More than 300,000 homes remain without power after the snowfall caused trees to fall and bring down electricity lines in the area, electricity company Enedis said.

A major, 20,000 volt cable fell in Tournon-sur-Rhône (Ardèche); while another came down in the commune of Saint-Julien-en-Saint-Alban, over 25 houses; requiring the occupants to be evacuated by firefighters.

Enedis said: “Our teams have been deployed, but the situation is still developing.”

Train company SNCF has also confirmed that trains will be disrupted on several lines to and from Grenoble today, due to heavy snowfall, fallen trees, or trees that appear to be at risk of falling near or on to the tracks.

The lines Grenoble-Lyon, Grenoble-Valence and Grenoble-Veynes will be most affected. It will still be possible to travel from Grenoble to Lyon, but passengers will need to take “a detour” through Chambéry (Savoie) and Ambérieu (Ain) to do so, SNCF said.

Roads in the area also remain dangerous, with authorities in the Ardèche warning residents to avoid taking the roads completely. In a statement, the department said: “Driving conditions are very difficult. Many trees have fallen over on roads.”

Also in the area, heavy goods vehicles weighing more than 7.5 tonnes have been banned from major roads in the Auvergne Rhône-Alpes to avoid dangerous situations and to help “ease traffic”, confirmed motorway management company Vinci Autoroutes.

Airports in the area, including Lyon Saint-Exupéry, also experienced disruption including delays and cancellations.

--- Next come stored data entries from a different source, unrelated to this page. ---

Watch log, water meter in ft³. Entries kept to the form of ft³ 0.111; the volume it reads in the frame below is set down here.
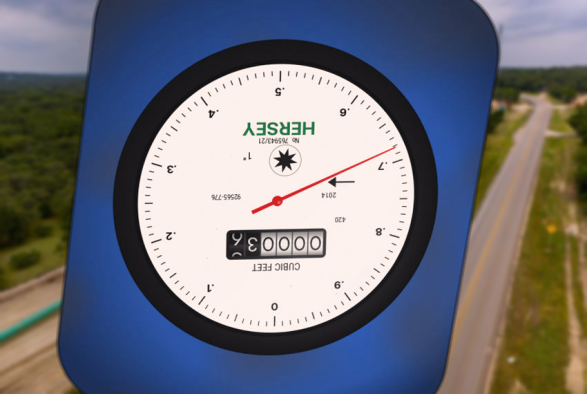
ft³ 35.68
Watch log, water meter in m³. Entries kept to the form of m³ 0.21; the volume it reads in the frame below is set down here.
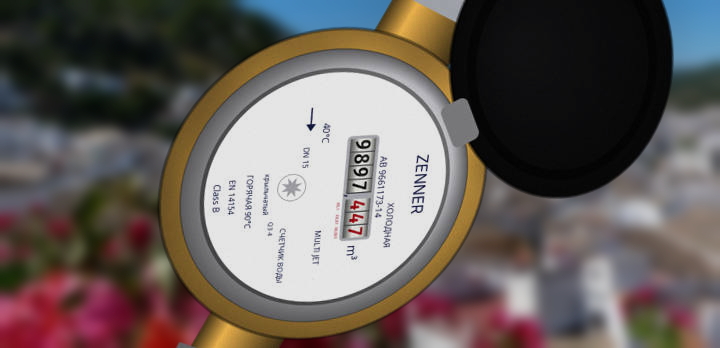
m³ 9897.447
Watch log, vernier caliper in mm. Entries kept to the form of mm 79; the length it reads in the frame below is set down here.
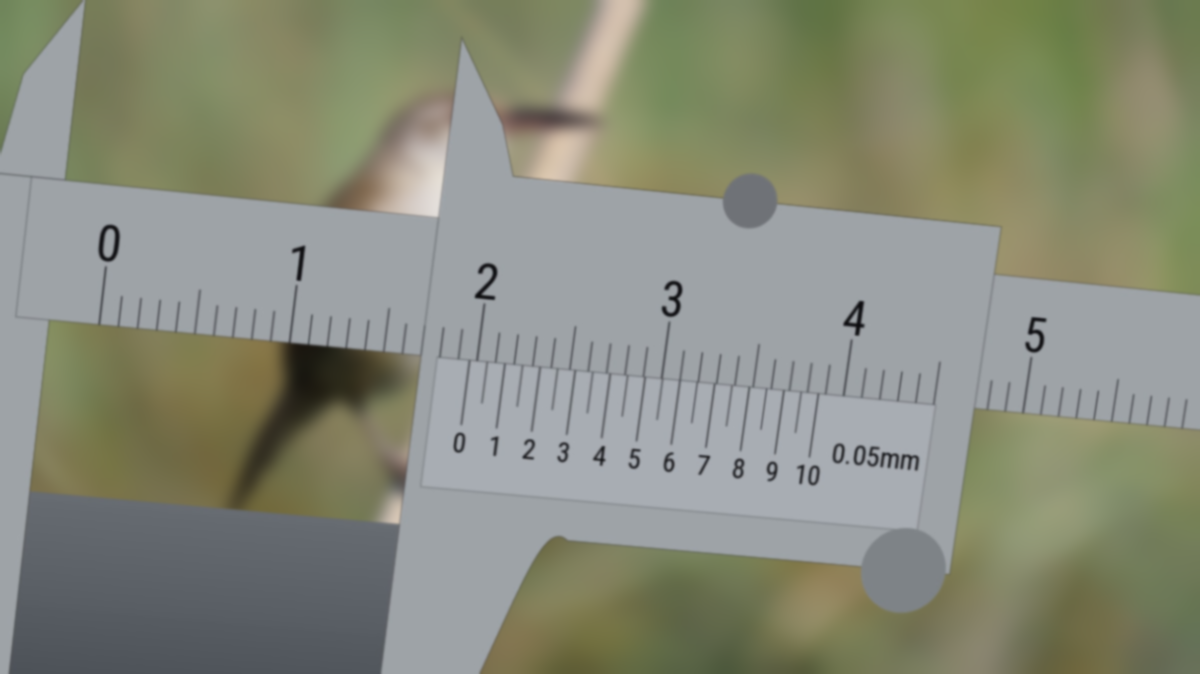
mm 19.6
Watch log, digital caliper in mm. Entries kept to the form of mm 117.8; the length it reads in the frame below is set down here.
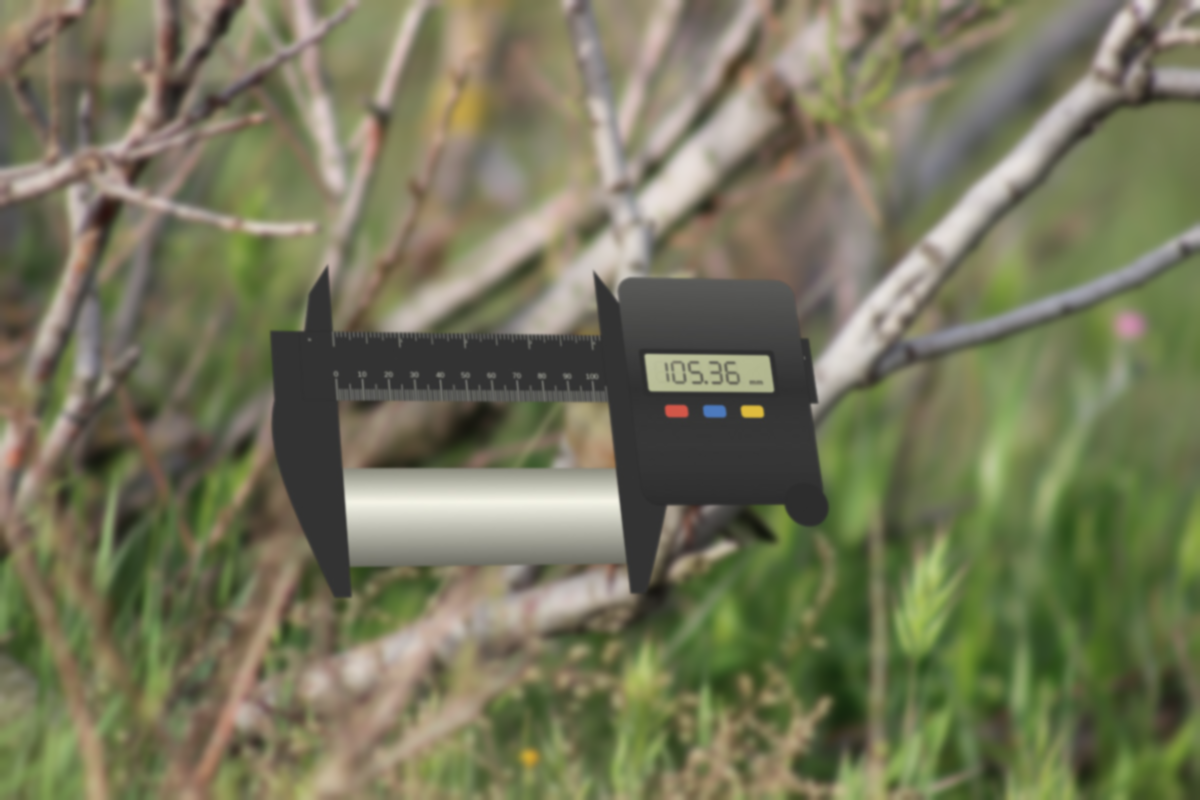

Airport authority Aéroports de Lyon said it had delayed some flights due to the need to “de-snow” planes and runways, and that the snowfall had been “very heavy and sticky”, but said that the situation was becoming “resolved” by the evening. Passengers were advised to check their flights before travelling.

Orange weather warnings for more snow and ice had been in place the the area throughout the day yesterday, also including the Loire, Rhône, Saône-et-Loire - but all alerts across the country have now been lifted.